SO. Im going to put myself out there...

Husband is afraid of SD16.5 Power Sulks Math teacher! He got the call last week (of course did not tell me), and she wants a parent teacher conference. Ok, so no wonder PS has been out of school "sick", and avoiding coming to our house...I KNEW something was up. Oh she has to stay home because she didnt get enough sleep the night before, etc. Oh she forgot some stuff...nope she knows shes in trouble and her go-to is avoidance.

When I got home and we had our chat, it comes out that the math teacher is concerned (wow, she cares!). Husband doesnt want to meet. Why? I think hes afraid. Afraid of judgement that he is being a "bad parent" whos kid is faililng, and Math Teacher (my new heroine) is going to put him on the spot. Require him to parent.

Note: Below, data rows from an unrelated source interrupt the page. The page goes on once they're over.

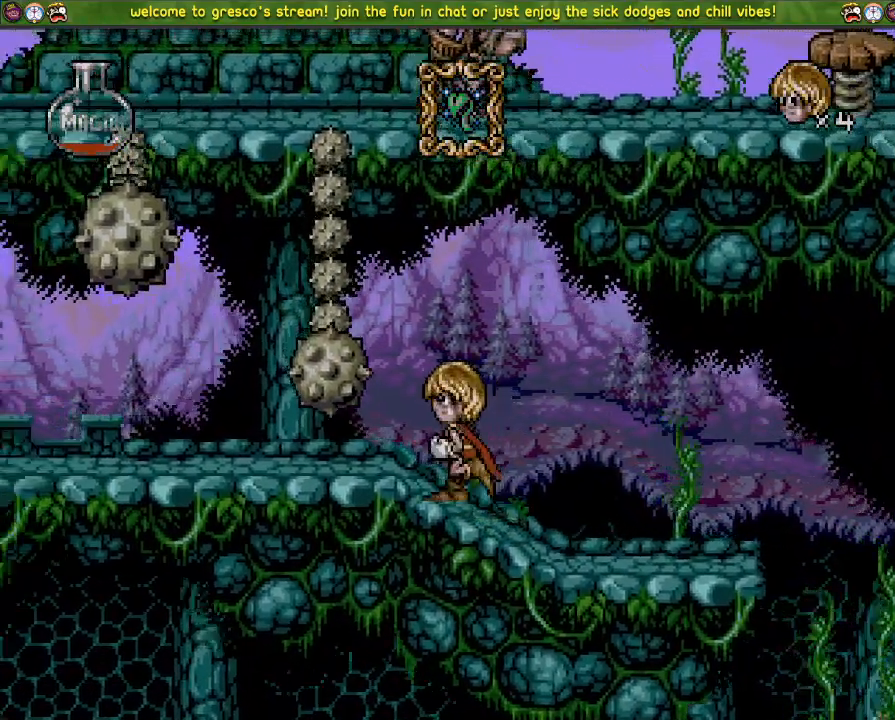
{"buttons": ["DPAD_DOWN"], "left_stick": "center", "right_stick": "center", "events": []}
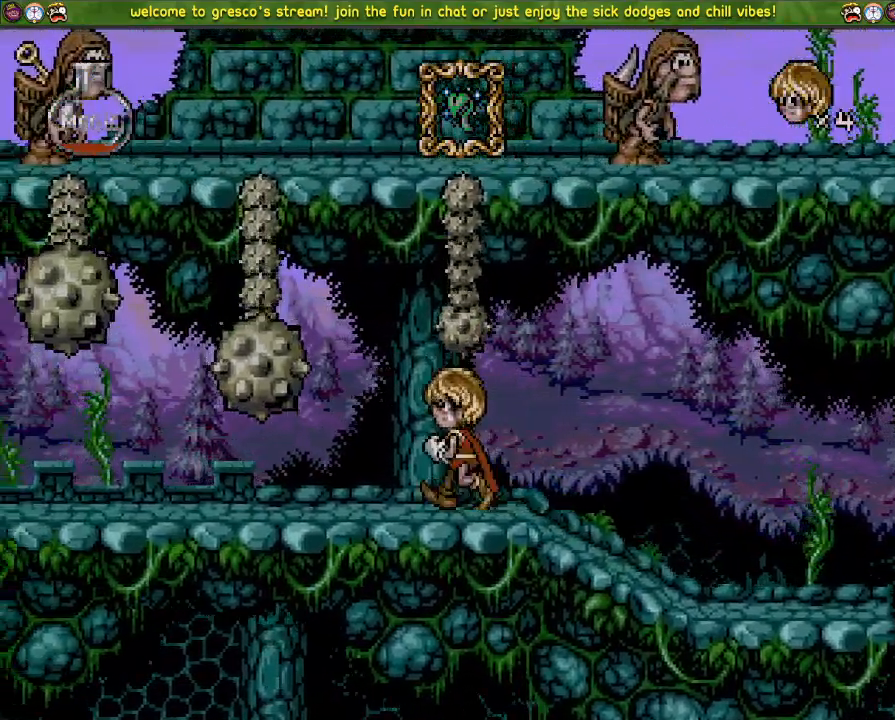
{"buttons": ["DPAD_DOWN"], "left_stick": "center", "right_stick": "center", "events": [[34, "DPAD_DOWN", "up"], [334, "DPAD_DOWN", "down"]]}
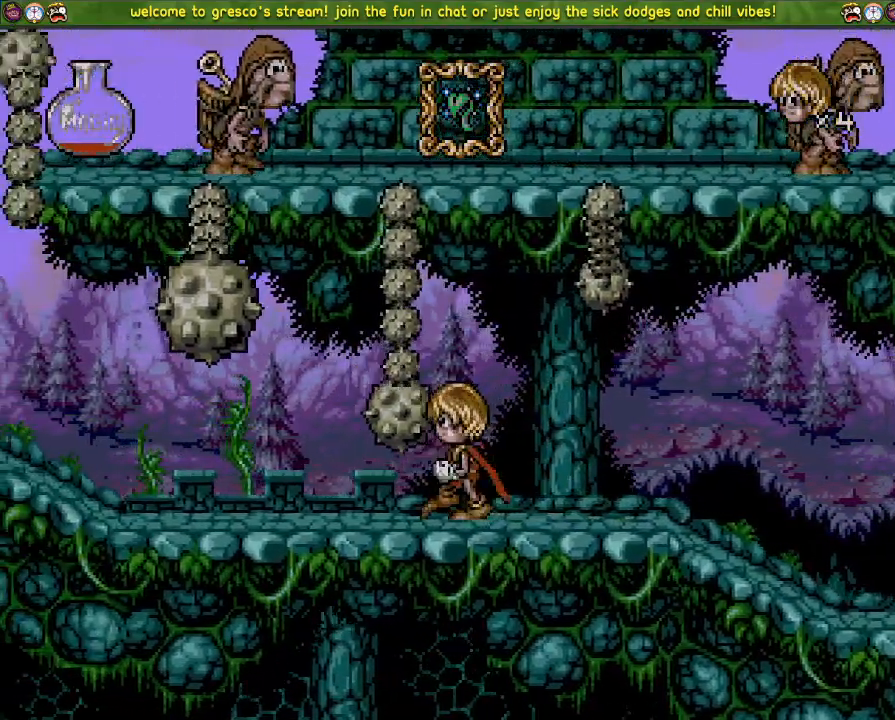
{"buttons": [], "left_stick": "center", "right_stick": "center", "events": [[200, "DPAD_DOWN", "up"]]}
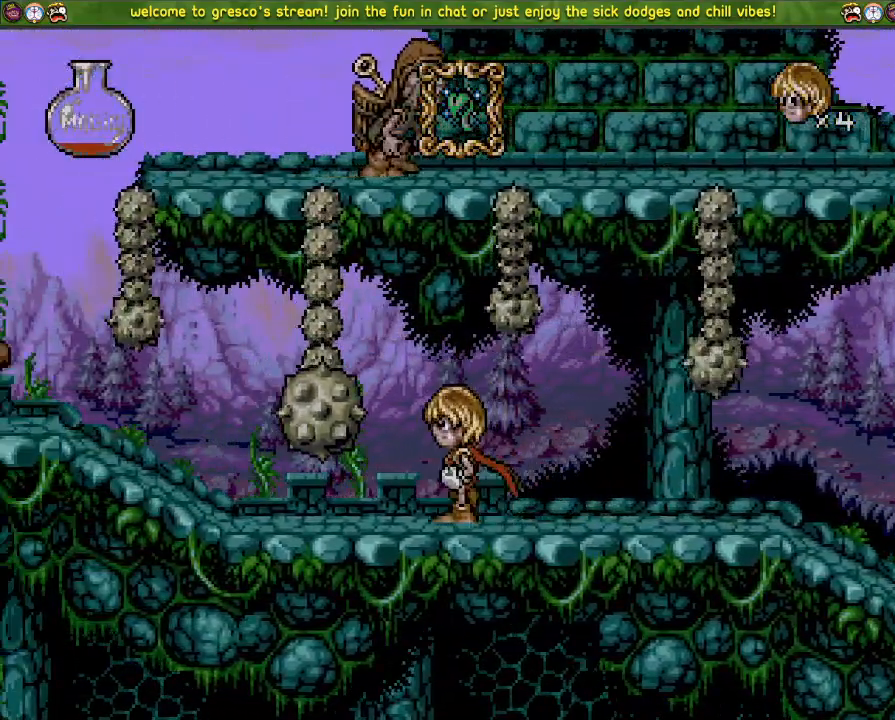
{"buttons": ["DPAD_DOWN"], "left_stick": "center", "right_stick": "center", "events": [[117, "DPAD_DOWN", "down"]]}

I get his frustration, I really really do. He only has about a year of more influence. He only has kiddo half the time and has no control the other half. He failed with the first one. 

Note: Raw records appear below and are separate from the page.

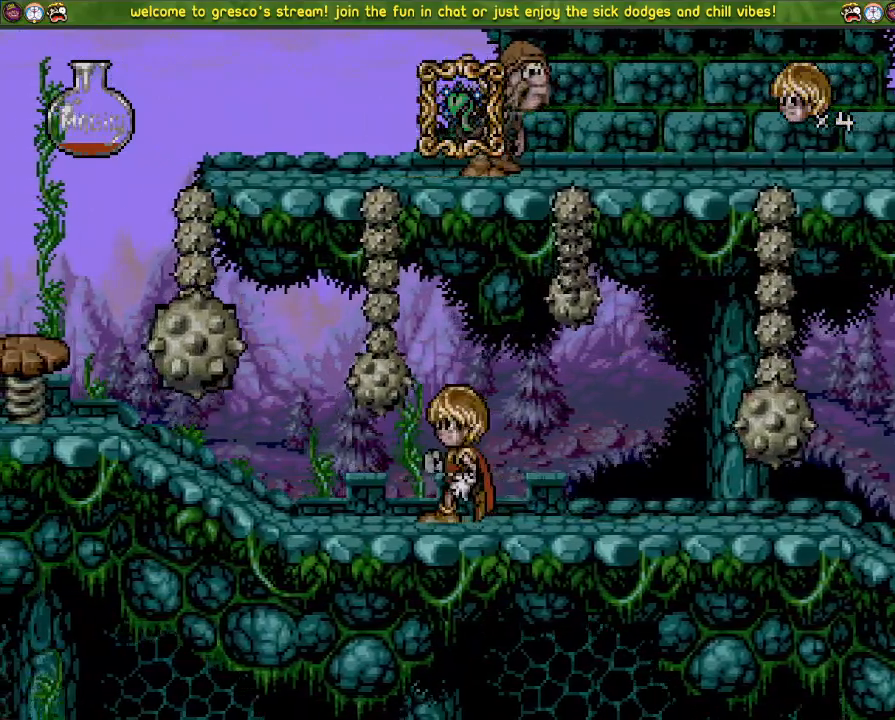
{"buttons": ["DPAD_DOWN"], "left_stick": "center", "right_stick": "center", "events": []}
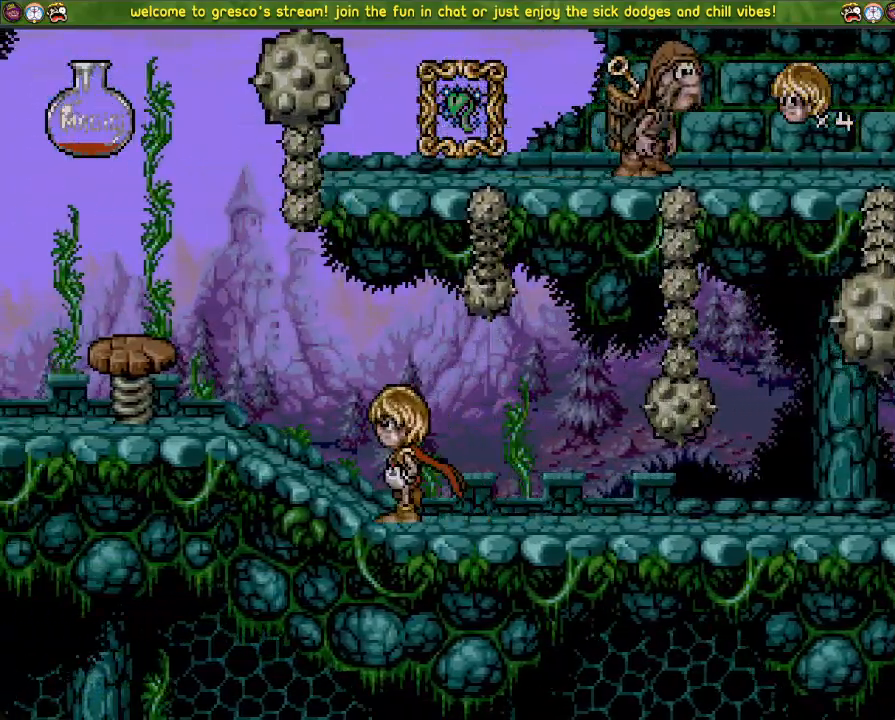
{"buttons": ["DPAD_DOWN"], "left_stick": "center", "right_stick": "center", "events": []}
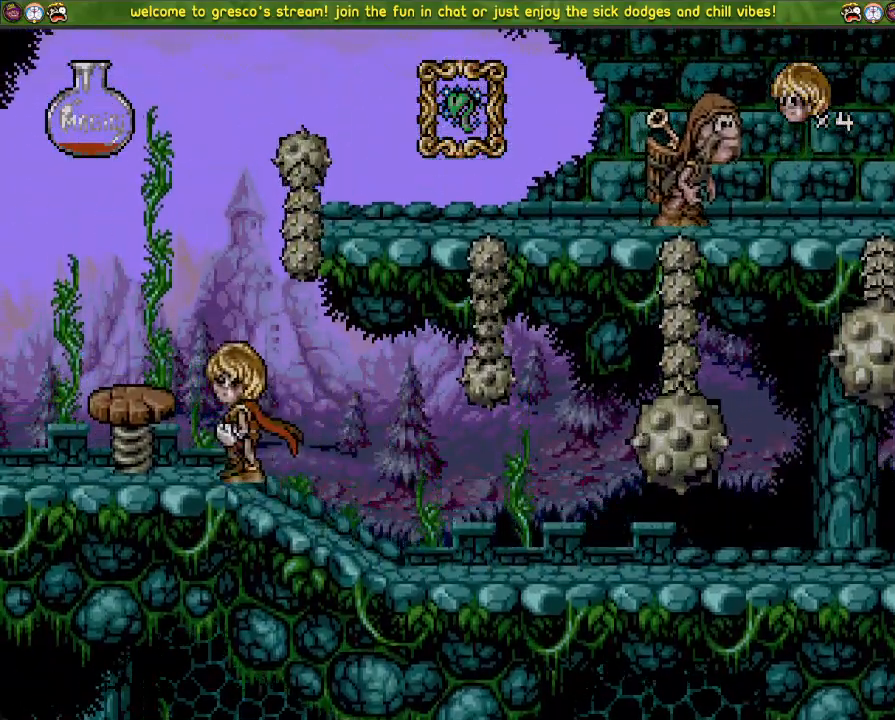
{"buttons": ["CROSS", "DPAD_DOWN"], "left_stick": "center", "right_stick": "center"}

All I could do was listen. Be a version of supportive. Tell him that there is "always hope" for his kids to do and be better. That he can go one of two different ways - super strict, take away the new phone and supervise all the scholastic endeavors, or just leave it alone and continue doing what hes doing (hands off, wharehousing) until shes REALLY failing (because then hes still on the hook for child support) and swoop in at the last minute, have her take GED and then counsel her on the benefits of joining the military.

I really did try propping him up. And then I gave some tough love "you HAVE to meet with this teacher. And you HAVE to have a talk with SD16.5 Power Sulk. You CANNOT just bail out on this".

Then I got the final jab from him-who-has-to-have-the-last-word...(PM me to find out, because it might be offensive)

***** Edited to Add the following about joining the military**** From the link posted below - this applies to ARMY. Follow the link and scroll through the different branches

Recruits to the army are usually classified in three tiers:

Tier 1: Applicants who hold high school or college diplomas are generally categorized as tier one recruits.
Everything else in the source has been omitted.